Fuer die Multimedia Net GmbH, ein Joint-venture der Stadtwerke Duesseldorf und der WestLB, das sich diese Woche konstituierte, kam der zweite Telekom-Vorstoss zwar spaet, aber nicht unerwartet.

"Es ist klar, dass die Telekom jetzt noch versucht, auf den Zug aufzuspringen", sagte Horst Schaefers, kommissarischer Geschaeftsfuehrer der Multimedia Net GmbH sowie Leiter der Abteilung Kommunikationstechnik der WestLB. Die Multimedia Net hatte wegen der bislang fehlenden Rechtskraeftigkeit nur unverbindliche Vereinbarungen mit dem Land Nordrhein-Westfalen getroffen. TK- Profi Schaefers wirft den Bonnern vor, jahrelang die Tarife absichtlich hochgehalten zu haben und den Wettbewerb durch Quersubventionierung kaputtmachen zu wollen.

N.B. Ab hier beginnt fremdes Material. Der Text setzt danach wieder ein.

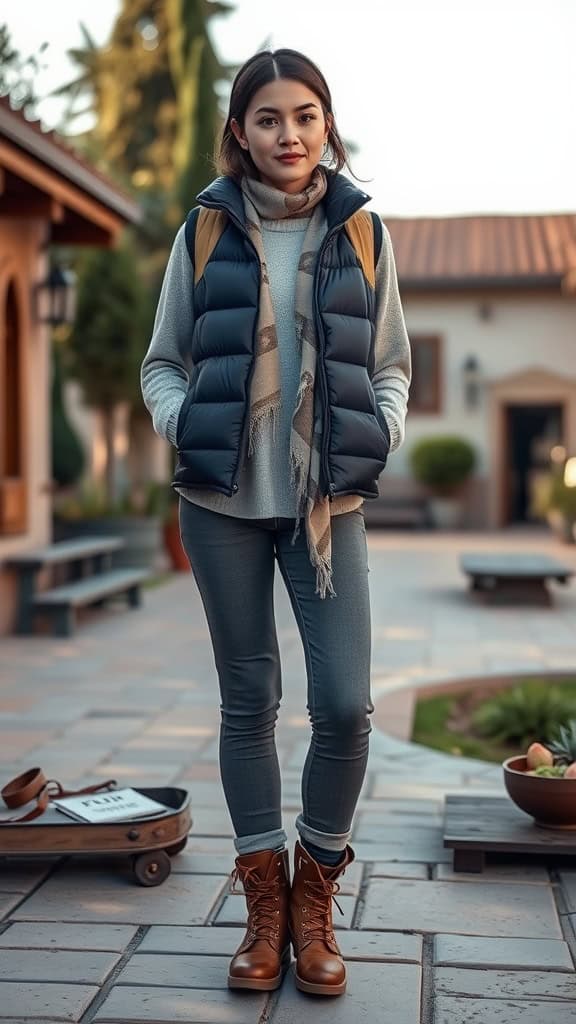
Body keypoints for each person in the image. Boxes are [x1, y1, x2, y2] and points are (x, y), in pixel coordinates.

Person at [141, 47, 411, 997]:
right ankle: (265, 904)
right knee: (247, 703)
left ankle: (315, 893)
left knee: (345, 706)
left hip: (326, 506)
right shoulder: (205, 231)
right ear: (240, 132)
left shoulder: (364, 232)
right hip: (221, 501)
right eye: (267, 118)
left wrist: (379, 430)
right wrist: (190, 425)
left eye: (304, 115)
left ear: (327, 126)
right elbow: (162, 361)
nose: (287, 134)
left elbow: (390, 367)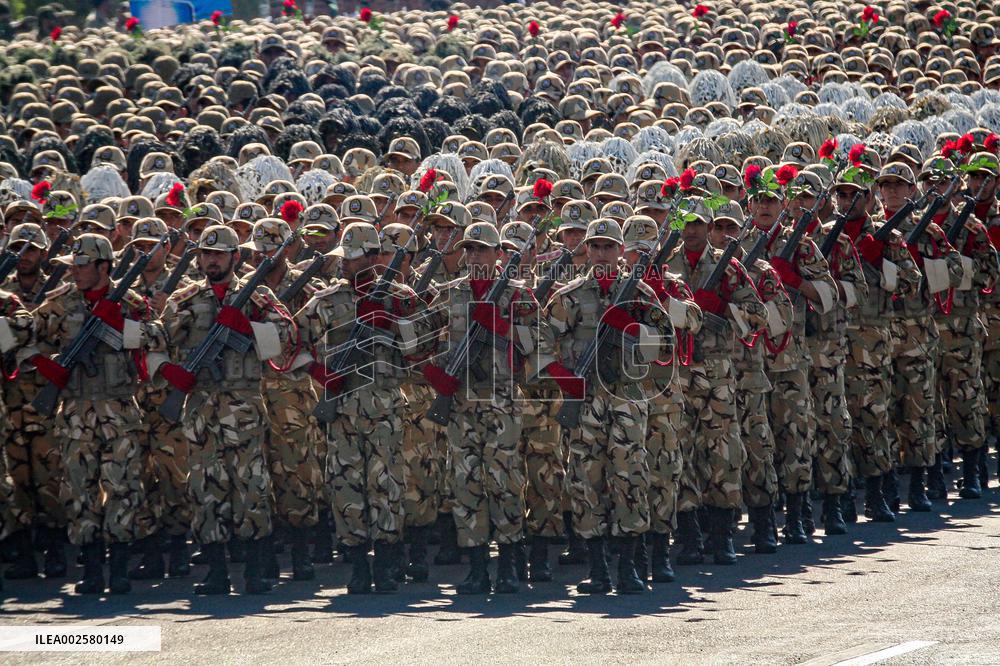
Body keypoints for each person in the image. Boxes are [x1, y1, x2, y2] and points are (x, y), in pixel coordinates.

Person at [540, 217, 676, 594]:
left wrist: (634, 329)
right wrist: (560, 375)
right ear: (586, 250)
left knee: (630, 474)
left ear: (620, 251)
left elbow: (666, 347)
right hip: (583, 399)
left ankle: (630, 565)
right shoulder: (568, 295)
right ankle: (598, 567)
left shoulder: (640, 293)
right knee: (585, 479)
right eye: (594, 246)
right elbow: (537, 340)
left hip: (627, 398)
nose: (601, 253)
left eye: (608, 246)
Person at [158, 225, 295, 595]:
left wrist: (250, 328)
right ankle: (215, 569)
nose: (211, 260)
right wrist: (167, 370)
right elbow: (156, 338)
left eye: (219, 254)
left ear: (236, 257)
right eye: (206, 253)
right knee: (205, 486)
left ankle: (256, 566)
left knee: (251, 484)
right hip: (202, 406)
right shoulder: (185, 298)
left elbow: (286, 337)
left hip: (243, 404)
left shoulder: (258, 297)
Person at [296, 221, 430, 593]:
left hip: (385, 408)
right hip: (340, 409)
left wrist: (395, 322)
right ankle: (356, 564)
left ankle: (387, 563)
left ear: (373, 258)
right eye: (343, 256)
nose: (343, 264)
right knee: (345, 487)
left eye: (351, 258)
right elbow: (288, 340)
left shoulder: (399, 296)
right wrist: (319, 372)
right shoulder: (328, 300)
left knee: (386, 485)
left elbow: (422, 351)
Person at [31, 234, 168, 594]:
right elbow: (27, 332)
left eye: (82, 265)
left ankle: (119, 566)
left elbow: (158, 338)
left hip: (119, 409)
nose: (74, 272)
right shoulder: (60, 304)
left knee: (122, 486)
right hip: (75, 410)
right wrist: (45, 365)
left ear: (103, 267)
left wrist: (123, 326)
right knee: (79, 488)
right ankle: (91, 568)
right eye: (73, 266)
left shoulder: (130, 303)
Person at [421, 221, 539, 594]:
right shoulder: (449, 293)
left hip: (501, 399)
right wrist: (433, 372)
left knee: (505, 480)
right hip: (459, 402)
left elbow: (540, 344)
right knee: (465, 482)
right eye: (469, 250)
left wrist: (503, 328)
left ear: (498, 255)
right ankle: (476, 566)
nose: (473, 256)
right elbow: (419, 335)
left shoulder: (519, 295)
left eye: (481, 250)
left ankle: (508, 562)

Ganz aus der Luft gegriffen ist Schaefers Vorwurf nicht. Das Bundeskartellamt hatte dem Carrier kuerzlich nachgewiesen, den Datex-P-Dienst seit 1989 mit zwei Milliarden Mark aus dem Monopol subventioniert zu haben (vgl. CW Nr. 22 vom 3. Juni 1994, Sei-

te 2). Kein Wunder, dass die privaten Netzbetreiber und Anbieter von Mehrwertdiensten, deren Verband VTM die Datex-P-Praktiken der Telekom in einer Studie ans Licht gebracht hatte, Konkurrenzangeboten der Bonner skeptisch gegenueberstehen.

DeTeSystem will Regulierer nicht auf den Plan rufen

Obwohl es sich bei der Vernetzung der Ministerien um Glasfaser- und keine Datex-P-Verbindungen handelt, schliesst Schaefers aehnliche Praktiken der Telekom nicht aus. Die Beweisfuehrung werde jedoch sowohl fuer die Telekom als auch die privaten Anbieter so lange problematisch sein, wie der Carrier seine Dienste nicht getrennt abrechnen muss.

Fuer das Duesseldorfer Projekt weist die DeTeSystem Spekulationen in Richtung Quersubventionierung allerdings entschieden zurueck. "Die Telekom wird sich hueten, in der derzeitigen Situation den Regulierer auf den Plan zu rufen", meinte ein Sprecher der DeTeSystem gegenueber der COMPUTERWOCHE und fuegte hinzu: "Das ist kein Kampfangebot."

Erstellt wurde die DeTeSystem-Offerte an die Landesverwaltung NRW vom "Produktzentrum individuelle Kundennetze" der Telekom in Detmold. Dessen Leiter, Werner Rechmeier, erklaerte den Unterschied zwischen den Geboten damit, dass es sich bei der ersten Vorlage um ein Komplettangebot fuer den Netzbetrieb inklusive Management und Service auf Datex-M-Basis gehandelt habe. Im Gegensatz dazu wuerden den Ministerien jetzt lediglich passive Uebertragungswege angeboten. Rechmeier versicherte ausserdem: "Die Kalkulationen fuer die Glasfaserverbindungen im ersten Angebot weichen von den heutigen nicht ab."

Diametral zur Kalkulationsgrundlage der Telekom haben sich die Angebote der Multimedia Net GmbH entwickelt. Im Verlauf der Netzplanung sei sie, so IT-Koordinator Rastetter, dreimal geaendert worden. Waehrend das Preisniveau zu Beginn "erschreckend guenstig" gewesen sei, haette die Multimedia Net die Gebuehren spaeter drastisch angehoben. Der private Carrier begruendet die Nachbesserungen mit der sukzessive gewachsenen Dimension des Netzes.

Der oeffentliche Dienst in NRW erweist sich dabei als untypischer Anwender sowohl fuer die Telekom als auch fuer die Multimedia Net. Beide Netzbetreiber wuerden der Landesverwaltung gern ein komplettes Netz mit Dienstleistung anbieten, die Behoerde beabsichtigt aber nur Leitungen ohne Mehrwert anzumieten. Dennoch haben sich beide Dienstleister dazu entschlossen, Angebote fuer die nackte Infrastruktur vorzulegen, um sich die Option fuer spaetere Auftraege offenzuhalten. IT-Manager Rastetter indes sieht diesen Wettbewerb voellig emotionslos: "Uns ist egal, ueber wessen Leitungen wir unsere Applikationen fahren."